=== Extracted data ===
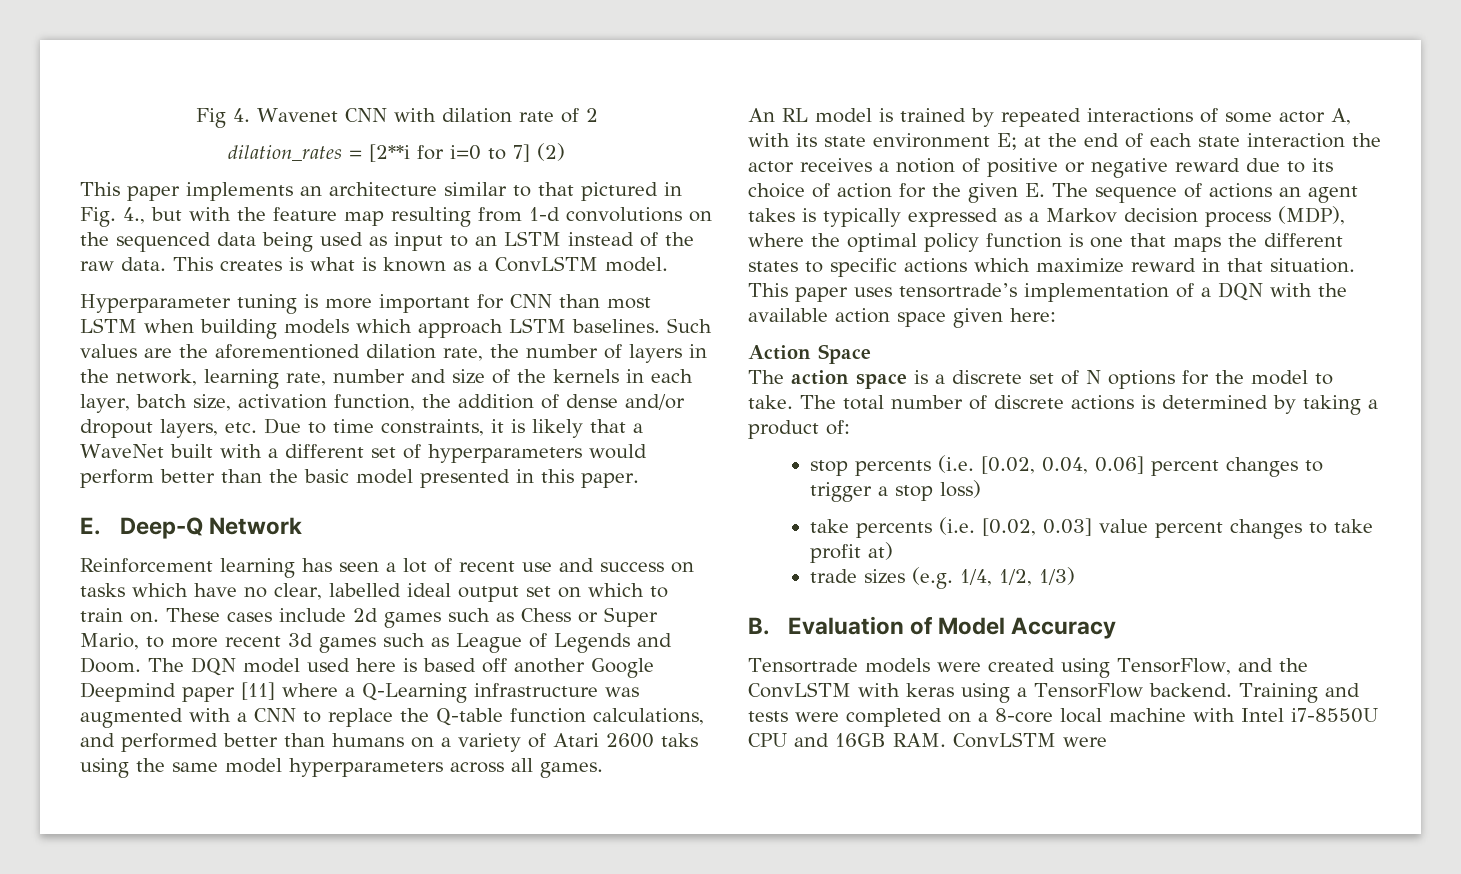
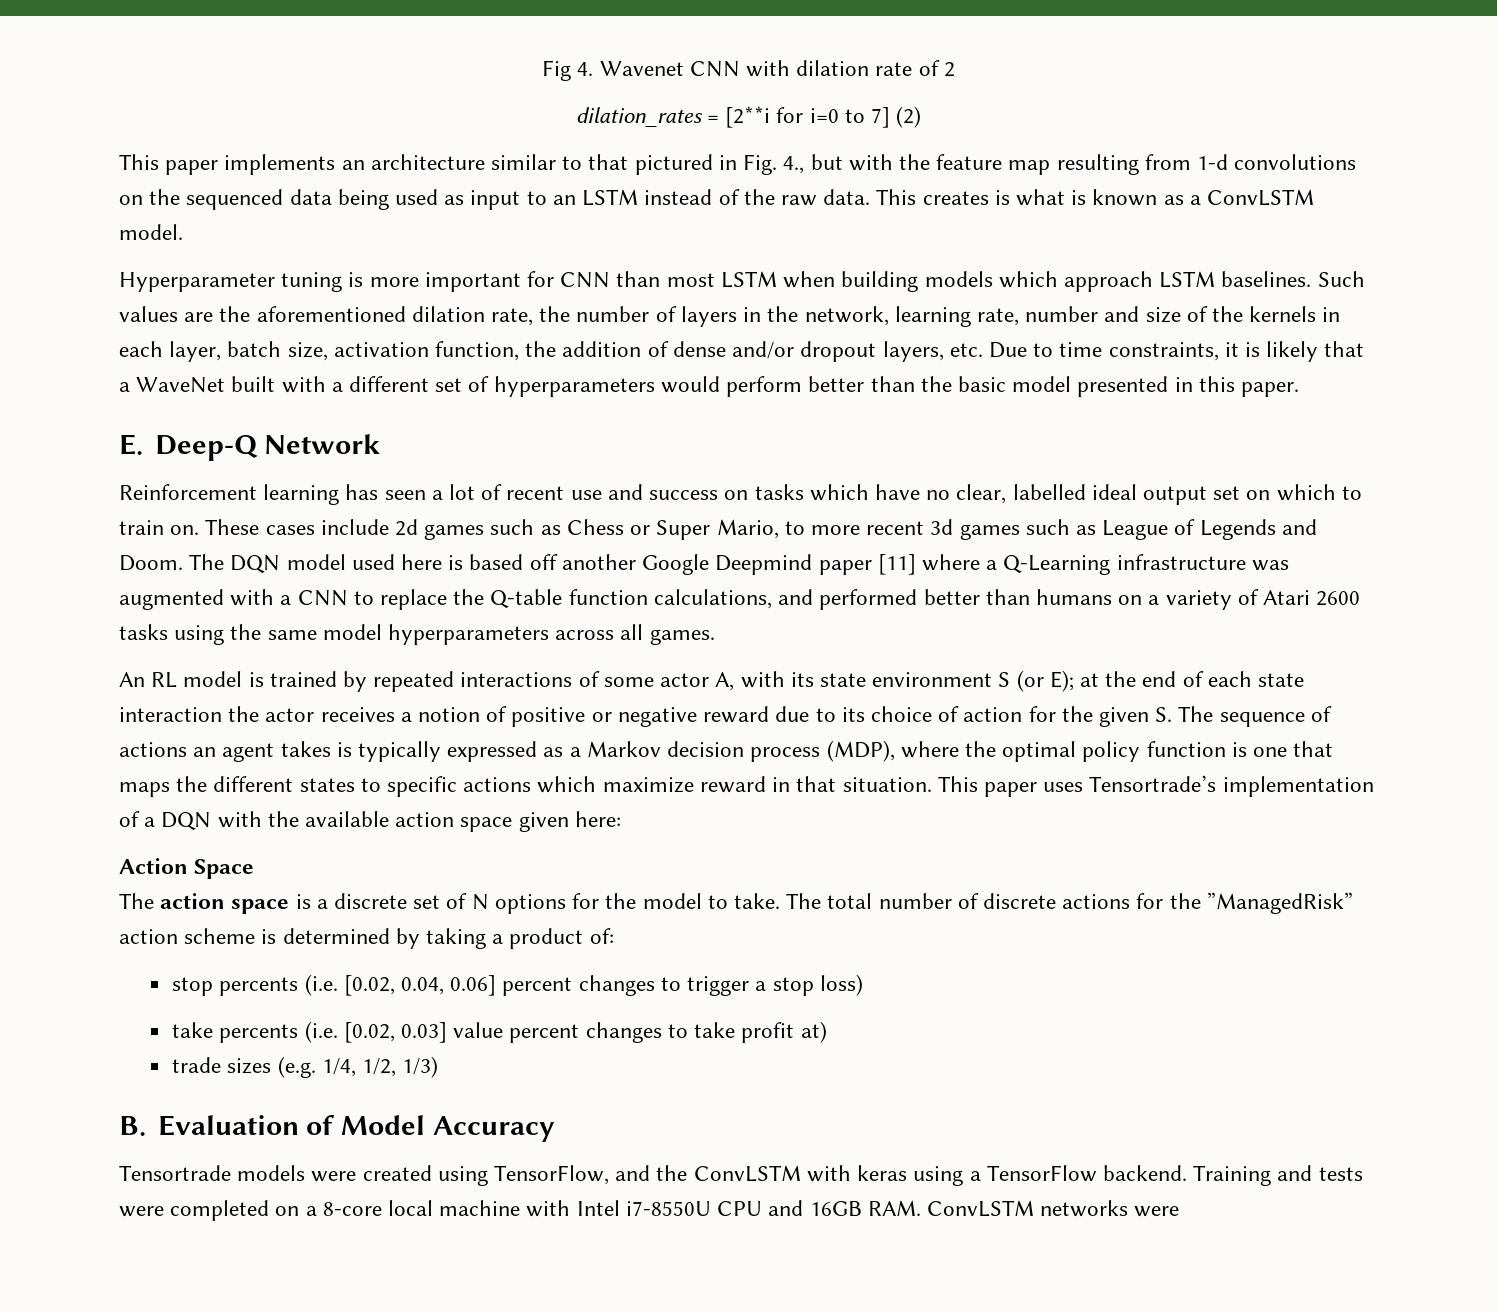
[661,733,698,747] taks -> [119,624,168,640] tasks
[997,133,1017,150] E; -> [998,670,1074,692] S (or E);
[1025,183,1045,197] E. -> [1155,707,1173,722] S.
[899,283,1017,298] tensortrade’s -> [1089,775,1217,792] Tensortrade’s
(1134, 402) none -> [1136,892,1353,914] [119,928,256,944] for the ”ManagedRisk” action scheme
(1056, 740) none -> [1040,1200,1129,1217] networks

=== Task goal ===
From the line containing "[899,283,1017,298] tensortrade’s ->" through the last line of the entries above, print every line exactly, including both ends, and nothing else.

=== Solution ===
[899,283,1017,298] tensortrade’s -> [1089,775,1217,792] Tensortrade’s
(1134, 402) none -> [1136,892,1353,914] [119,928,256,944] for the ”ManagedRisk” action scheme
(1056, 740) none -> [1040,1200,1129,1217] networks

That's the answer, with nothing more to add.